Trondheim 2001


Trondheim was founded in 997. The Viking chieftains of Lade, the earls of Lade had already established their centre of power east of Nidaros, when Olav Tryggvason started a centre for trade and built a royal residence at Kaupang, to the west of Nidaros. The settlement soon became influential under Olav Haraldson. After the battle of Stiklestad Olav`s earthly remains were brought to Trondheim. When Olav was canonized and named Olav the Holy, the building of Nidaros Cathedral, Nidarosdomen, was begun, and Trondheim became a permanent royal residence.

Trondheim 1880

In 1152 Trondheim became the seat of the archbishop supervising ten bishoprics.
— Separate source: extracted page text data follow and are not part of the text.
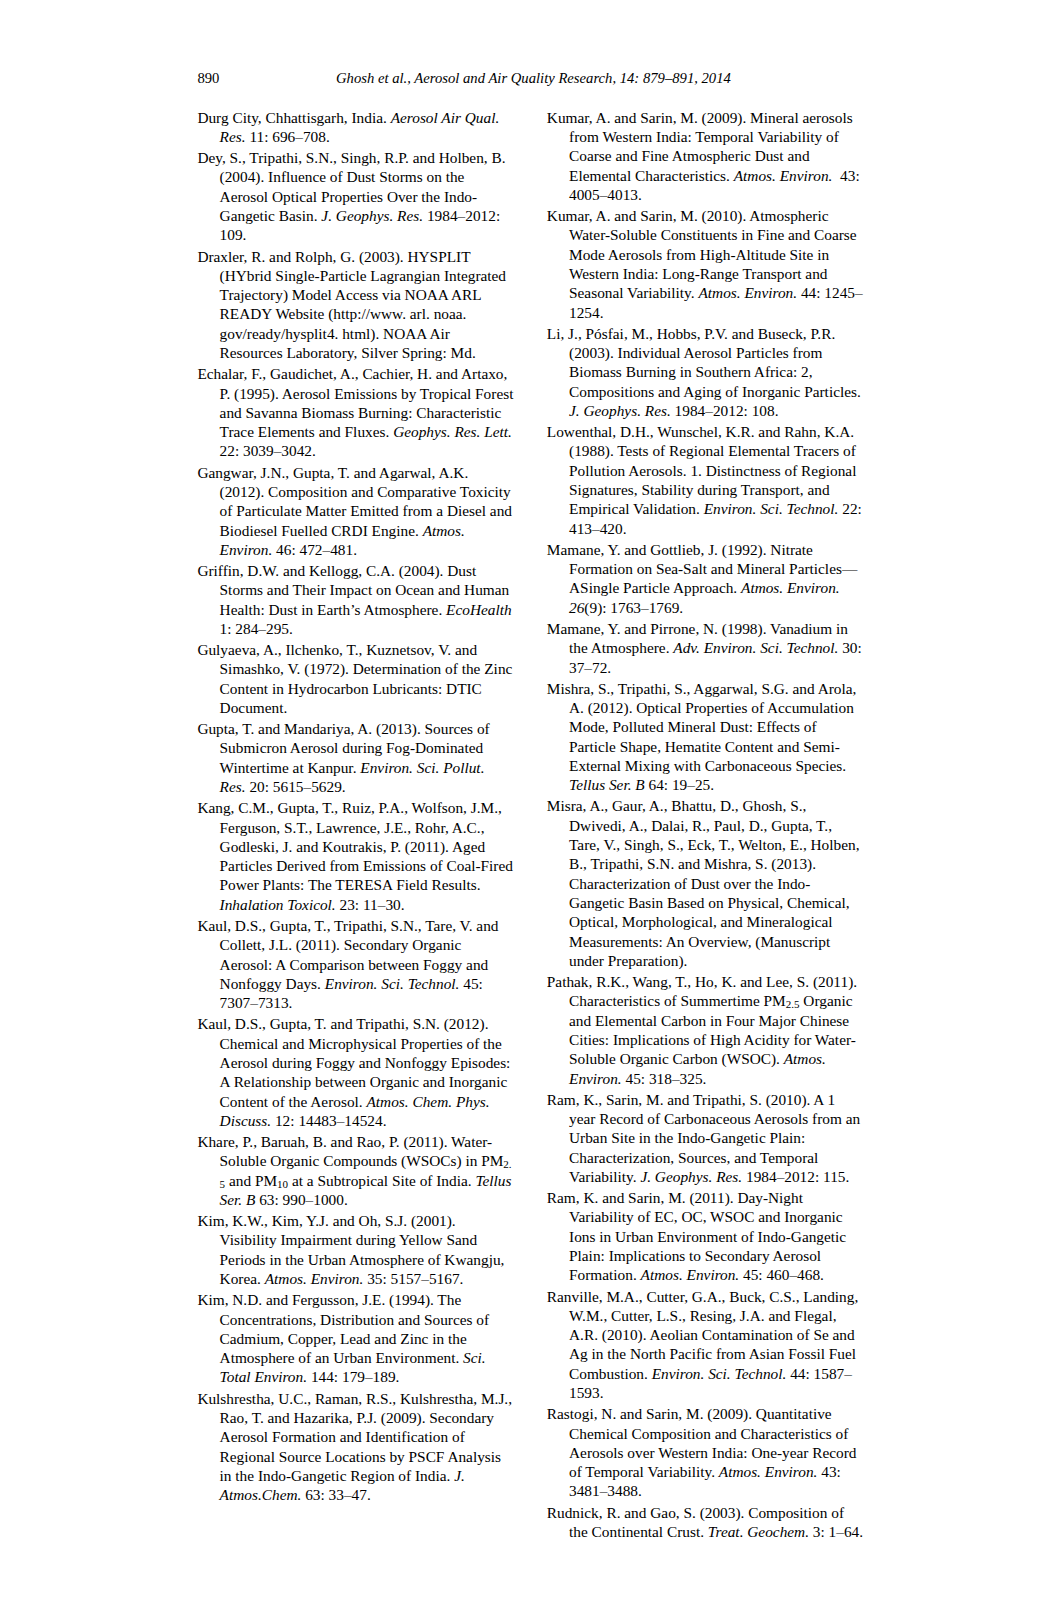890
Ghosh et al., Aerosol and Air Quality Research, 14: 879–891, 2014
Durg City, Chhattisgarh, India. Aerosol Air Qual. Res. 11: 696–708.
Dey, S., Tripathi, S.N., Singh, R.P. and Holben, B. (2004). Influence of Dust Storms on the Aerosol Optical Properties Over the Indo-Gangetic Basin. J. Geophys. Res. 1984–2012: 109.
Draxler, R. and Rolph, G. (2003). HYSPLIT (HYbrid Single-Particle Lagrangian Integrated Trajectory) Model Access via NOAA ARL READY Website (http://www. arl. noaa. gov/ready/hysplit4. html). NOAA Air Resources Laboratory, Silver Spring: Md.
Echalar, F., Gaudichet, A., Cachier, H. and Artaxo, P. (1995). Aerosol Emissions by Tropical Forest and Savanna Biomass Burning: Characteristic Trace Elements and Fluxes. Geophys. Res. Lett. 22: 3039–3042.
Gangwar, J.N., Gupta, T. and Agarwal, A.K. (2012). Composition and Comparative Toxicity of Particulate Matter Emitted from a Diesel and Biodiesel Fuelled CRDI Engine. Atmos. Environ. 46: 472–481.
Griffin, D.W. and Kellogg, C.A. (2004). Dust Storms and Their Impact on Ocean and Human Health: Dust in Earth’s Atmosphere. EcoHealth 1: 284–295.
Gulyaeva, A., Ilchenko, T., Kuznetsov, V. and Simashko, V. (1972). Determination of the Zinc Content in Hydrocarbon Lubricants: DTIC Document.
Gupta, T. and Mandariya, A. (2013). Sources of Submicron Aerosol during Fog-Dominated Wintertime at Kanpur. Environ. Sci. Pollut. Res. 20: 5615–5629.
Kang, C.M., Gupta, T., Ruiz, P.A., Wolfson, J.M., Ferguson, S.T., Lawrence, J.E., Rohr, A.C., Godleski, J. and Koutrakis, P. (2011). Aged Particles Derived from Emissions of Coal-Fired Power Plants: The TERESA Field Results. Inhalation Toxicol. 23: 11–30.
Kaul, D.S., Gupta, T., Tripathi, S.N., Tare, V. and Collett, J.L. (2011). Secondary Organic Aerosol: A Comparison between Foggy and Nonfoggy Days. Environ. Sci. Technol. 45: 7307–7313.
Kaul, D.S., Gupta, T. and Tripathi, S.N. (2012). Chemical and Microphysical Properties of the Aerosol during Foggy and Nonfoggy Episodes: A Relationship between Organic and Inorganic Content of the Aerosol. Atmos. Chem. Phys. Discuss. 12: 14483–14524.
Khare, P., Baruah, B. and Rao, P. (2011). Water-Soluble Organic Compounds (WSOCs) in PM2. 5 and PM10 at a Subtropical Site of India. Tellus Ser. B 63: 990–1000.
Kim, K.W., Kim, Y.J. and Oh, S.J. (2001). Visibility Impairment during Yellow Sand Periods in the Urban Atmosphere of Kwangju, Korea. Atmos. Environ. 35: 5157–5167.
Kim, N.D. and Fergusson, J.E. (1994). The Concentrations, Distribution and Sources of Cadmium, Copper, Lead and Zinc in the Atmosphere of an Urban Environment. Sci. Total Environ. 144: 179–189.
Kulshrestha, U.C., Raman, R.S., Kulshrestha, M.J., Rao, T. and Hazarika, P.J. (2009). Secondary Aerosol Formation and Identification of Regional Source Locations by PSCF Analysis in the Indo-Gangetic Region of India. J. Atmos.Chem. 63: 33–47.
Kumar, A. and Sarin, M. (2009). Mineral aerosols from Western India: Temporal Variability of Coarse and Fine Atmospheric Dust and Elemental Characteristics. Atmos. Environ. 43: 4005–4013.
Kumar, A. and Sarin, M. (2010). Atmospheric Water-Soluble Constituents in Fine and Coarse Mode Aerosols from High-Altitude Site in Western India: Long-Range Transport and Seasonal Variability. Atmos. Environ. 44: 1245–1254.
Li, J., Pósfai, M., Hobbs, P.V. and Buseck, P.R. (2003). Individual Aerosol Particles from Biomass Burning in Southern Africa: 2, Compositions and Aging of Inorganic Particles. J. Geophys. Res. 1984–2012: 108.
Lowenthal, D.H., Wunschel, K.R. and Rahn, K.A. (1988). Tests of Regional Elemental Tracers of Pollution Aerosols. 1. Distinctness of Regional Signatures, Stability during Transport, and Empirical Validation. Environ. Sci. Technol. 22: 413–420.
Mamane, Y. and Gottlieb, J. (1992). Nitrate Formation on Sea-Salt and Mineral Particles—ASingle Particle Approach. Atmos. Environ. 26(9): 1763–1769.
Mamane, Y. and Pirrone, N. (1998). Vanadium in the Atmosphere. Adv. Environ. Sci. Technol. 30: 37–72.
Mishra, S., Tripathi, S., Aggarwal, S.G. and Arola, A. (2012). Optical Properties of Accumulation Mode, Polluted Mineral Dust: Effects of Particle Shape, Hematite Content and Semi-External Mixing with Carbonaceous Species. Tellus Ser. B 64: 19–25.
Misra, A., Gaur, A., Bhattu, D., Ghosh, S., Dwivedi, A., Dalai, R., Paul, D., Gupta, T., Tare, V., Singh, S., Eck, T., Welton, E., Holben, B., Tripathi, S.N. and Mishra, S. (2013). Characterization of Dust over the Indo-Gangetic Basin Based on Physical, Chemical, Optical, Morphological, and Mineralogical Measurements: An Overview, (Manuscript under Preparation).
Pathak, R.K., Wang, T., Ho, K. and Lee, S. (2011). Characteristics of Summertime PM2.5 Organic and Elemental Carbon in Four Major Chinese Cities: Implications of High Acidity for Water-Soluble Organic Carbon (WSOC). Atmos. Environ. 45: 318–325.
Ram, K., Sarin, M. and Tripathi, S. (2010). A 1 year Record of Carbonaceous Aerosols from an Urban Site in the Indo-Gangetic Plain: Characterization, Sources, and Temporal Variability. J. Geophys. Res. 1984–2012: 115.
Ram, K. and Sarin, M. (2011). Day-Night Variability of EC, OC, WSOC and Inorganic Ions in Urban Environment of Indo-Gangetic Plain: Implications to Secondary Aerosol Formation. Atmos. Environ. 45: 460–468.
Ranville, M.A., Cutter, G.A., Buck, C.S., Landing, W.M., Cutter, L.S., Resing, J.A. and Flegal, A.R. (2010). Aeolian Contamination of Se and Ag in the North Pacific from Asian Fossil Fuel Combustion. Environ. Sci. Technol. 44: 1587–1593.
Rastogi, N. and Sarin, M. (2009). Quantitative Chemical Composition and Characteristics of Aerosols over Western India: One-year Record of Temporal Variability. Atmos. Environ. 43: 3481–3488.
Rudnick, R. and Gao, S. (2003). Composition of the Continental Crust. Treat. Geochem. 3: 1–64.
The Archbishop collected revenues such as butter, wheat and stockfish from the whole of northern Norway. These products provided the basis for trade and growth and the city expanded and flourished in 1250-1350. The number of inhabitants rose to 3000.

In the Late Middle Ages revenues decreased dramatically because of a severe demographic crisis, and Trondheim became an impoverished provincial town. The hour of destiny for the Church and Trondheim came during the Reformation, when Norway´s last Archbishop fled the country in 1537. His properties were seized by the Danish crown.

In the 17th century the city expanded again, through the timber trade with Holland and the rich herring fishery. The town had a salt monopoly and controlled the processing and sale of herring. The mining industries at Røros, Kvikne and Løkken used Trondheim as their shipping harbour. The number of inhabitants steadily grew and in 1680 about 5000 people lived in the city. Merchants from Flensburg, who settled down in the city in the 17th and 18th centuries dominated commerce and trade. The great fire in 1681 led to Cicignon’s Plan of the City with its wide streets. The city continued to expand.

In the 19th century strong class divisions existed: prominent tradesmen, often of foreign birth lived in Søgaden. In Munkegata lived foreign officials. The locals were mostly craftsmen and workers.

During industrialisation in the 19th century old trades got difficulties, and found it difficult to survive. Exports also decreased to a great extent. Gradually Trondheim expanded again, this time as a communication centre north of Dovrefjell. The major merchant families lost a great deal of their power to import wholesalers, factory owners and tradesmen. This was the time when Bernhd. Brekke Ltd was founded.